Supplied records START

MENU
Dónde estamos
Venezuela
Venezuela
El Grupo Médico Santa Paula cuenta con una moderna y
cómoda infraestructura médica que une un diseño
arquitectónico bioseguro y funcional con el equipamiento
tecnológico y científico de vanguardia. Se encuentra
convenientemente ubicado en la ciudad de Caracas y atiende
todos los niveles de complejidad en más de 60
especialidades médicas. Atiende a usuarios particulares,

Supplied records END

Assigned task:
Everything from the first line of the records through the line holding "convenientemente ubicado en" is to be transcribed exactly; leave out all other lines.

Response to the task:
MENU
Dónde estamos
Venezuela
Venezuela
El Grupo Médico Santa Paula cuenta con una moderna y
cómoda infraestructura médica que une un diseño
arquitectónico bioseguro y funcional con el equipamiento
tecnológico y científico de vanguardia. Se encuentra
convenientemente ubicado en la ciudad de Caracas y atiende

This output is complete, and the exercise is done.